» **Text passage**:
>> Begin

On March 30, 1951, a British cryptographer working on the Anglo-American VENONA counterespionage project cracked a coded message from Russian Intelligence which identified Donald Maclean as a Soviet agent. Maclean, son of a Liberal cabinet minister and a graduate of Cambridge University, had worked in the British embassy in Washington for four years, from 1944 to 1948, during which time he had passed to the Russians extremely valuable information on, among other things, the American atomic weapons program. After Washington he moved to the embassy in Cairo, where he suffered a nervous collapse brought on by stress and overdrinking. Nevertheless, after six months’ leave he returned to work for the Foreign Office in London, and was appointed head of the American Department. Before being exposed, he had been in the habit of telling friends that he was a Communist agent. They did not believe him, even after he had punched an acquaintance for saying that Whittaker Chambers had been right in identifying Alger Hiss as a spy. “I am the English Hiss,” Maclean declared.
Maclean the spy presented MI5 with a problem. If he were to be arrested, the Soviets might well realize that their codes had been broken. So the security service, in its almost endearingly Gilbert and Sullivanesque way, contented itself with having him followed by the Special Branch, but only when he was in London, and only during office hours, since MI5 and the Special Branch felt that the overtime that would have to be paid for round-the-clock surveillance could not be justified in the circumstances.

>> End

» **Given instruction**:
Output the entire Maclean passage word for word. The data is separate material with no connection to the Maclean passage.

(Segmentation dataset records)
>> Begin

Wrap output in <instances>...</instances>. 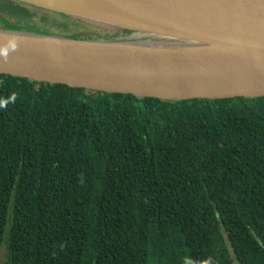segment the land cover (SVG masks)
Returning <instances> with one entry per match:
<instances>
[{
    "label": "trees",
    "instance_id": "1",
    "mask_svg": "<svg viewBox=\"0 0 264 264\" xmlns=\"http://www.w3.org/2000/svg\"><path fill=\"white\" fill-rule=\"evenodd\" d=\"M47 12L0 0L16 29L69 28ZM3 243L6 264H264V96L167 100L0 73Z\"/></svg>",
    "mask_w": 264,
    "mask_h": 264
},
{
    "label": "water",
    "instance_id": "2",
    "mask_svg": "<svg viewBox=\"0 0 264 264\" xmlns=\"http://www.w3.org/2000/svg\"><path fill=\"white\" fill-rule=\"evenodd\" d=\"M159 44L198 41L237 56L229 62L159 64L122 60L86 48L58 51L0 41V73L104 92L167 100L264 96V0H17ZM18 33L75 44L135 46L134 39L74 38L20 27ZM29 30V31H28ZM26 32V33H25ZM29 32V33H28ZM137 38V39H140ZM83 47V46H80Z\"/></svg>",
    "mask_w": 264,
    "mask_h": 264
},
{
    "label": "bare ground",
    "instance_id": "3",
    "mask_svg": "<svg viewBox=\"0 0 264 264\" xmlns=\"http://www.w3.org/2000/svg\"><path fill=\"white\" fill-rule=\"evenodd\" d=\"M140 35V34H138ZM52 40V39H50ZM24 35L18 33L3 32L0 34V41L5 44L19 47L32 45H43L58 51L70 50L69 48H86L89 52L107 53L109 57L122 60L148 61L149 63L178 65L191 63H207L212 60L229 62L237 56L232 52L209 46L198 41H187L177 44L175 42L159 44L145 43L135 46L125 45H104V44H75L53 39V41ZM83 46V47H80Z\"/></svg>",
    "mask_w": 264,
    "mask_h": 264
},
{
    "label": "rangeland",
    "instance_id": "4",
    "mask_svg": "<svg viewBox=\"0 0 264 264\" xmlns=\"http://www.w3.org/2000/svg\"><path fill=\"white\" fill-rule=\"evenodd\" d=\"M17 1V0H16ZM33 11L37 12L39 15L43 12L39 9H33ZM47 15H49L50 18L54 19V18H60L59 15L54 14L53 12H47ZM64 20L66 21V23H69V28L62 30L61 28L58 29L57 27L53 26L52 23H46L44 21H41L39 18H37V20H35V23L38 24V26L42 27V28H47L49 29L51 32L50 33H54L56 35L60 34L62 36H66V34H70L76 31L86 33V34H91L95 37H103V38H111V39H134L138 40V41H149V42H165V40H160V39H156V38H148V39H143L140 38L141 35H138L137 33L135 34V32L132 31H127L125 29H118V30H114L111 29L107 26H102V25H95L94 23L91 22L90 19H72L70 17H66L64 18ZM63 21V19H62ZM34 24V23H33ZM44 26V27H43ZM53 26V27H52ZM24 27V26H22ZM55 27V28H54ZM0 28L3 29H7L6 31H10V32H15L16 28L14 27V22L11 20L10 16H8V14L5 13H0ZM78 29V30H77ZM29 31V30H28ZM26 33V32H25ZM29 33V32H28ZM140 38V39H137ZM8 248L6 243L2 244V248H1V252H0V264H6L7 260H8Z\"/></svg>",
    "mask_w": 264,
    "mask_h": 264
}]
</instances>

>> End

» **Exercise output**:
On March 30, 1951, a British cryptographer working on the Anglo-American VENONA counterespionage project cracked a coded message from Russian Intelligence which identified Donald Maclean as a Soviet agent. Maclean, son of a Liberal cabinet minister and a graduate of Cambridge University, had worked in the British embassy in Washington for four years, from 1944 to 1948, during which time he had passed to the Russians extremely valuable information on, among other things, the American atomic weapons program. After Washington he moved to the embassy in Cairo, where he suffered a nervous collapse brought on by stress and overdrinking. Nevertheless, after six months’ leave he returned to work for the Foreign Office in London, and was appointed head of the American Department. Before being exposed, he had been in the habit of telling friends that he was a Communist agent. They did not believe him, even after he had punched an acquaintance for saying that Whittaker Chambers had been right in identifying Alger Hiss as a spy. “I am the English Hiss,” Maclean declared.
Maclean the spy presented MI5 with a problem. If he were to be arrested, the Soviets might well realize that their codes had been broken. So the security service, in its almost endearingly Gilbert and Sullivanesque way, contented itself with having him followed by the Special Branch, but only when he was in London, and only during office hours, since MI5 and the Special Branch felt that the overtime that would have to be paid for round-the-clock surveillance could not be justified in the circumstances.